Dataset entries »
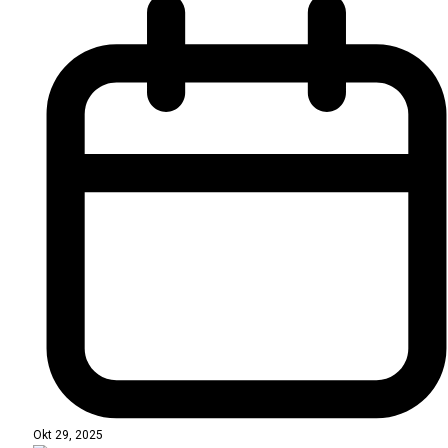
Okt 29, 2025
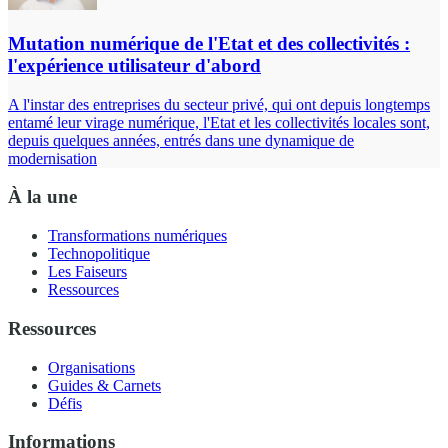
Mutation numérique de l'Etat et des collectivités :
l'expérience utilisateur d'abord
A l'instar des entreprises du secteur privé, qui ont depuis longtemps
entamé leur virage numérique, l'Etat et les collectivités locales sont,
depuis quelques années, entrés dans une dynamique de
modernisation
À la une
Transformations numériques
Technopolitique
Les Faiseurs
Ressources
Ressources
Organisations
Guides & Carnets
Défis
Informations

--

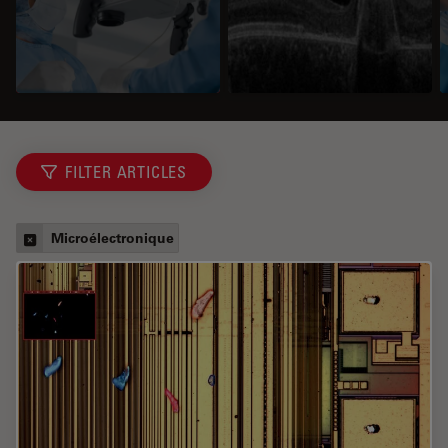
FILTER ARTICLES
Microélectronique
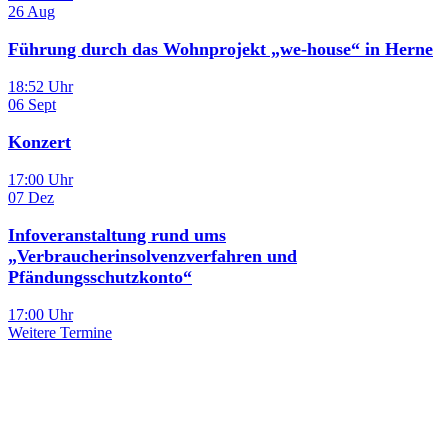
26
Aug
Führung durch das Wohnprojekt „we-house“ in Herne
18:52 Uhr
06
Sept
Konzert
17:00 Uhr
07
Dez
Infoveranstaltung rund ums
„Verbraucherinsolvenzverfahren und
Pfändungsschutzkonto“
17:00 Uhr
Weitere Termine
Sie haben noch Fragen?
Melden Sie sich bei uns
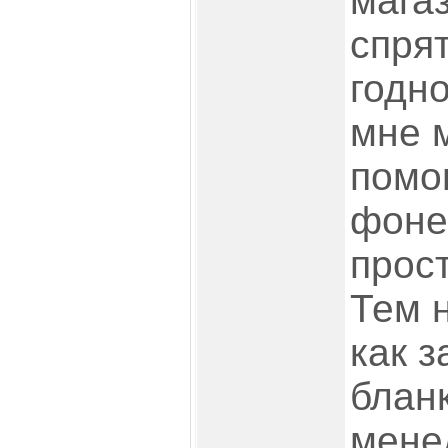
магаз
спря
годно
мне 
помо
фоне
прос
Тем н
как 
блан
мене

Work required » Copy the listing verbatim, beginning at the line containing "Mutation numérique de" and ending with the line containing "Informations", both included.

Exercise solution »
Mutation numérique de l'Etat et des collectivités :
l'expérience utilisateur d'abord
A l'instar des entreprises du secteur privé, qui ont depuis longtemps
entamé leur virage numérique, l'Etat et les collectivités locales sont,
depuis quelques années, entrés dans une dynamique de
modernisation
À la une
Transformations numériques
Technopolitique
Les Faiseurs
Ressources
Ressources
Organisations
Guides & Carnets
Défis
Informations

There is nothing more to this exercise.